**WHAT YOU NEED TO DO**
1. Name every way the paper-use article says paper use can be reduced.
2. Using the paper-use article, answer these questions:
(a) In which city is the Worldwatch Institute based?
(b) By how much has global paper use grown in the last 50 years?
(c) In some countries, what share of municipal solid waste is paper?
3. Carry on the paper-use article from its final sentence.

**TEXT SECTION**
※

By Environment Correspondent Alex Kirby

An influential US environmental think-tank, the Worldwatch Institute, based in Washington DC, says the world could cut its consumption of paper by more than half.

In a report, 'Paper Cuts: Recovering the Paper Landscape', the institute says a reduction in use is essential, because of the consumption of raw materials that is involved in its production and disposal.

The report says global paper use has grown more than six times in the last 50 years. A fifth of all the trees felled in the world are used for making paper, and a fifth of all the energy used globally by industry goes into papermaking. Producing one tonne of paper requires the same amount of energy as iron or steel.

And the environmental impact does not stop there: in some countries, including the US, the report says, paper accounts for almost 40% of all municipal solid waste.

It says the way to reduce paper use lies in cutting consumption in industrialised countries, improving papermaking efficiency, and using more recycled paper and materials other than wood in manufacture.

※

**Rows from a data collection**
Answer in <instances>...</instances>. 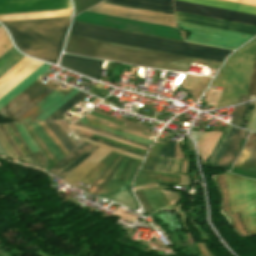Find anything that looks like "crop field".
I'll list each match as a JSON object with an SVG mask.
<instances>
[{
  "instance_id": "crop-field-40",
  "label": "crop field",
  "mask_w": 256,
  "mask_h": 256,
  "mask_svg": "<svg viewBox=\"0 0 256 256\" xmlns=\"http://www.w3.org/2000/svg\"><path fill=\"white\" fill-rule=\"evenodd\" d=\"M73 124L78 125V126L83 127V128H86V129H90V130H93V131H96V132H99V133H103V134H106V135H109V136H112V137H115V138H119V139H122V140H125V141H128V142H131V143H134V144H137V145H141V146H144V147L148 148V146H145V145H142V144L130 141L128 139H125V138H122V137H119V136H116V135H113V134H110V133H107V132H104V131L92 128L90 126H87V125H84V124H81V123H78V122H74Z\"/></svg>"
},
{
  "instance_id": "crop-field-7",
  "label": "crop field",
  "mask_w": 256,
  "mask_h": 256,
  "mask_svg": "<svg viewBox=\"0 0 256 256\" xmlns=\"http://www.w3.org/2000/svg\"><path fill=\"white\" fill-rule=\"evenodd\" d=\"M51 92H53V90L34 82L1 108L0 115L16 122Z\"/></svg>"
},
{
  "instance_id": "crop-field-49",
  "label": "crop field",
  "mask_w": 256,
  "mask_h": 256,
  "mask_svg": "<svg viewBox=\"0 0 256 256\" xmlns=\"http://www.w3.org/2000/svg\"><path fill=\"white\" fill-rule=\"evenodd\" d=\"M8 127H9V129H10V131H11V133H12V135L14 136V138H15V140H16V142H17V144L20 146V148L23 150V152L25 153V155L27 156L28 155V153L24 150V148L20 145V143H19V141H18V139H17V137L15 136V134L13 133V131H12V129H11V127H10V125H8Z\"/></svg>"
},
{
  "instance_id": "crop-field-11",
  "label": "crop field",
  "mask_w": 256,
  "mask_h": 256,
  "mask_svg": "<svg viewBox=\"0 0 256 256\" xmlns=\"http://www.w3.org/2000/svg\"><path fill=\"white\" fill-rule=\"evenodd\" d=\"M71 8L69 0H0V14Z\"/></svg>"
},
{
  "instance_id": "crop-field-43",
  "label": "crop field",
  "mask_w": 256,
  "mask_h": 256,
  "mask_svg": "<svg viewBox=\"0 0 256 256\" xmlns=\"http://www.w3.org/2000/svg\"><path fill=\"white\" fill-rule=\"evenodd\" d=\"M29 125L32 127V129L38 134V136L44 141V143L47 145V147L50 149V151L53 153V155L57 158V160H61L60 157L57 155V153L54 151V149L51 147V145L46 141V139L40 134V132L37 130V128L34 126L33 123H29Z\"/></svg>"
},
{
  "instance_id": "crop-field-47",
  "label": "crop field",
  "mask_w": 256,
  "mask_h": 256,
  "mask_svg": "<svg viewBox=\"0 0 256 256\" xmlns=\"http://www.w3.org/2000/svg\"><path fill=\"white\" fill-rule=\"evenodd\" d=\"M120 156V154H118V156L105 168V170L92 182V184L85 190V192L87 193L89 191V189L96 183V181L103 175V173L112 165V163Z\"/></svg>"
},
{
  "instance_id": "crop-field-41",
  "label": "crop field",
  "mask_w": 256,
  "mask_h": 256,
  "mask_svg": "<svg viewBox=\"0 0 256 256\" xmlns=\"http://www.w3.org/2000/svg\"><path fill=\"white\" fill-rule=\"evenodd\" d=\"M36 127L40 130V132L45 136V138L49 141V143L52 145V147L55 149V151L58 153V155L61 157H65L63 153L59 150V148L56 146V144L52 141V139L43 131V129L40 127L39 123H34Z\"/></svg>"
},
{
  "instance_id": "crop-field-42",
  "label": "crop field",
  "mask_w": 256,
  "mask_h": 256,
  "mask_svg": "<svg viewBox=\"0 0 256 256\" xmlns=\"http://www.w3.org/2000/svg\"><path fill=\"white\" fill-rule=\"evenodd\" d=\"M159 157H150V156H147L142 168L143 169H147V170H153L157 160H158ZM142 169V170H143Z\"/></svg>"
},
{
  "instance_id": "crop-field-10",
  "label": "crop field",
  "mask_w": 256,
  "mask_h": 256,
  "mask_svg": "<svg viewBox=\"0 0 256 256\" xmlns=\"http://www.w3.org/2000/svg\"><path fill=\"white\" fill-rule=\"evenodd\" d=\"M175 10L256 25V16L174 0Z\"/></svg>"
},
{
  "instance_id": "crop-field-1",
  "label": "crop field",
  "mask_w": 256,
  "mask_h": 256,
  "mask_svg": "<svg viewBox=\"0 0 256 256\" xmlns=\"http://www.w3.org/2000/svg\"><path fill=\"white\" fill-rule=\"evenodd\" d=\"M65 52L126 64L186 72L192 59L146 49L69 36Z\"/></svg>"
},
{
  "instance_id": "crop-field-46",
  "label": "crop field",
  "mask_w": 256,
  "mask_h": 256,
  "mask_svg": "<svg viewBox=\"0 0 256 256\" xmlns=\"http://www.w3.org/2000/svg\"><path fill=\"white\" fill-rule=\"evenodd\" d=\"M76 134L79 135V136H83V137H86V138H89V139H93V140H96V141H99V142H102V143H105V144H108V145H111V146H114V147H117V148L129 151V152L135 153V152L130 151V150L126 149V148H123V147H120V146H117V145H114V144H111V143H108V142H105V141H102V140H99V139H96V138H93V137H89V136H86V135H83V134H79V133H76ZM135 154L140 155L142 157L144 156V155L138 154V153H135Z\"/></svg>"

※

**ANSWERS PROVIDED**
1.
- Cutting consumption in industrialised countries
- Improving papermaking efficiency
- Using more recycled paper
- Using materials other than wood in manufacture

2.
(a) Washington DC
(b) More than six times
(c) Almost 40%

3.
Saving money

One of the authors, Janet Abramovitz, said: "We have the tools at hand to dramatically lessen the impact of paper on the world's forests, as well as to reduce energy use, air and water pollution, and solid waste.

"And as businesses like Bank of America, United Parcel Service, and Proctor and Gamble have discovered, saving paper saves money too."

recycling Less than half of used paper is recycled
The bank cut its paper consumption by 25% in two years by increasing the use of on-line forms and reports, e-mail, double-sided copying, and lighter-weight papers. It recycles 61% of the paper it uses, and saves about $500,000 annually in waste removal costs.

The US Postal Service and several private companies, including UPS, Airborne, and FedEx now use envelopes and boxes made with anything from 50% to 100% of recycled waste paper, and are phasing out bleached paper.

Using agricultural waste

The report says eliminating the chlorine bleaching of paper, which it describes as deadly to the environment and dangerous for papermill workers, is "an essential step towards producing cleaner paper and improving profitability".

Ashley Mattoon, joint author of the report, said: "Papermakers can also incorporate more non-wood fibres, making use of a portion of the agricultural wastes that are currently burned in many places, while reducing chemical use in pulping and driving down demand for wood fibre".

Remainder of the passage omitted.